Collected data:
= = = = =

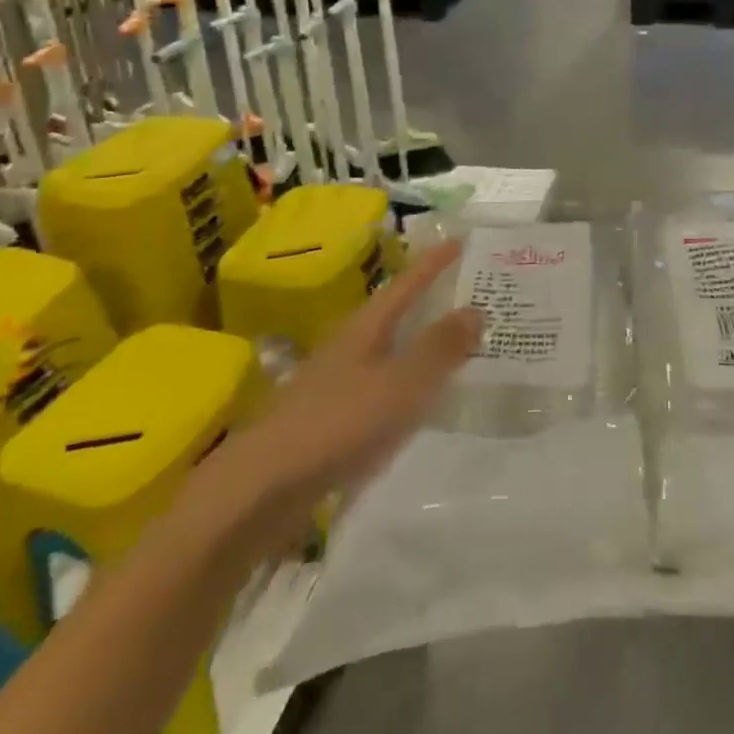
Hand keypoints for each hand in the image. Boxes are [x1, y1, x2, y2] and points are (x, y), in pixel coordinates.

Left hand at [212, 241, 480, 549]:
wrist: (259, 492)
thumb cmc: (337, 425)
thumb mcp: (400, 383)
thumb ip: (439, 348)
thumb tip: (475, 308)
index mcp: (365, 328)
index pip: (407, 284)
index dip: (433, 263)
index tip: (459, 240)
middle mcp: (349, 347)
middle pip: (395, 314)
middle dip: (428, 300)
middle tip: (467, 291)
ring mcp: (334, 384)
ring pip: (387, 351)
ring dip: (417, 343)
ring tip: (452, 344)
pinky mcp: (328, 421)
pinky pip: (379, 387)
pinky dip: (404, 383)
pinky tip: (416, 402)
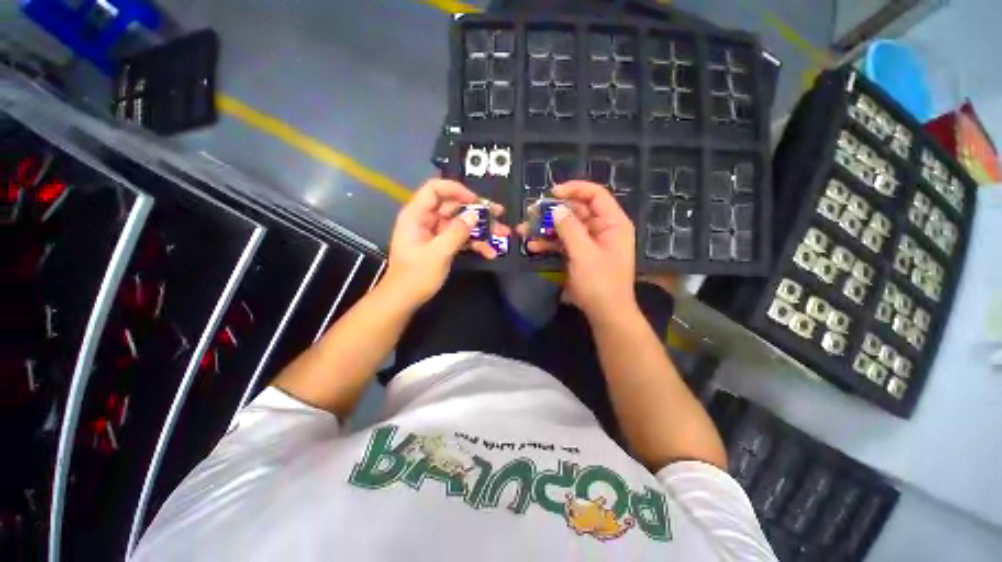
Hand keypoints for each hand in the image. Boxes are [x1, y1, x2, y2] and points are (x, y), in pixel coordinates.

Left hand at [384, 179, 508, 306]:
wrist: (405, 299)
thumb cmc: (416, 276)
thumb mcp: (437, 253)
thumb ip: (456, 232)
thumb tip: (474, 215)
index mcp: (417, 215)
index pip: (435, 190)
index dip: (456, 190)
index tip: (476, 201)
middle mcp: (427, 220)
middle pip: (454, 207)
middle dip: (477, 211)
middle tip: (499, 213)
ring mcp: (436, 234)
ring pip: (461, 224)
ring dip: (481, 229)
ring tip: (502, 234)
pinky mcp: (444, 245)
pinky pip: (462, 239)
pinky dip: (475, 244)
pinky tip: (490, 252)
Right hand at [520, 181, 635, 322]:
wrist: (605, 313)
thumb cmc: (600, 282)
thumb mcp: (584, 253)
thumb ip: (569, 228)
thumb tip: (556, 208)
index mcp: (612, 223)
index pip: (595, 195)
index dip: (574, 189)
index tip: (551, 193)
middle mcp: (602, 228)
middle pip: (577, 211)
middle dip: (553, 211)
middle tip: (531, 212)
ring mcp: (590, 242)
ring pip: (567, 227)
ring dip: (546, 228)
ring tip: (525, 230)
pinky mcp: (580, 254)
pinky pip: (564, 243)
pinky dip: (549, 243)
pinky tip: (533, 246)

= = = = =

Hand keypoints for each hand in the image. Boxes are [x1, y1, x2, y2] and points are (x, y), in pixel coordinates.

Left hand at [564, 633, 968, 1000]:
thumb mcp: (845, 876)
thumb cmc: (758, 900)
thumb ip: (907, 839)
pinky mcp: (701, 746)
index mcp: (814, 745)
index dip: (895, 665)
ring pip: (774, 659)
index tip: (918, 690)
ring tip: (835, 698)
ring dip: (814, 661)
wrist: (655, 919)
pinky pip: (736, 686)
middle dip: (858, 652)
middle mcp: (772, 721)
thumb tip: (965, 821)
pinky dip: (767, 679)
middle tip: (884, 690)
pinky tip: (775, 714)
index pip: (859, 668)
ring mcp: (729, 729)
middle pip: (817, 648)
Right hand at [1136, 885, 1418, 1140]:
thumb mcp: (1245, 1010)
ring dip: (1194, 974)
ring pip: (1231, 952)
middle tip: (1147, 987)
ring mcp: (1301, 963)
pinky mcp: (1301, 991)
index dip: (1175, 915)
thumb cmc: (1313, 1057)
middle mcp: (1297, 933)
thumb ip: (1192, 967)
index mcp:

= = = = =

**TRY IT:** Of all the entries above, output exactly the lines between the one holding "middle dip: (477, 211)" and the one holding "pinky tip: (533, 246)", inclusive.

**WRITTEN ANSWER:**
middle dip: (477, 211)
middle tip: (499, 213)
ring mcp: (436, 234)
ring pip: (461, 224)
ring dip: (481, 229)
ring tip: (502, 234)
pinky mcp: (444, 245)
pinky pip: (462, 239)
pinky dip: (475, 244)
pinky tip: (490, 252)
Right hand at [520, 181, 635, 322]:
wrist: (605, 313)
thumb cmc: (600, 282)
thumb mcp: (584, 253)
thumb ip: (569, 228)
thumb tip: (556, 208)
index mcp: (612, 223)
index pip: (595, 195)
index dip: (574, 189)
index tip: (551, 193)
middle mcp: (602, 228)
middle pip: (577, 211)
middle dip: (553, 211)
middle tip: (531, 212)
ring mcp: (590, 242)
ring pip: (567, 227)
ring dip: (546, 228)
ring tip: (525, 230)
pinky mcp: (580, 254)
pinky pip: (564, 243)
pinky dip: (549, 243)
pinky tip: (533, 246)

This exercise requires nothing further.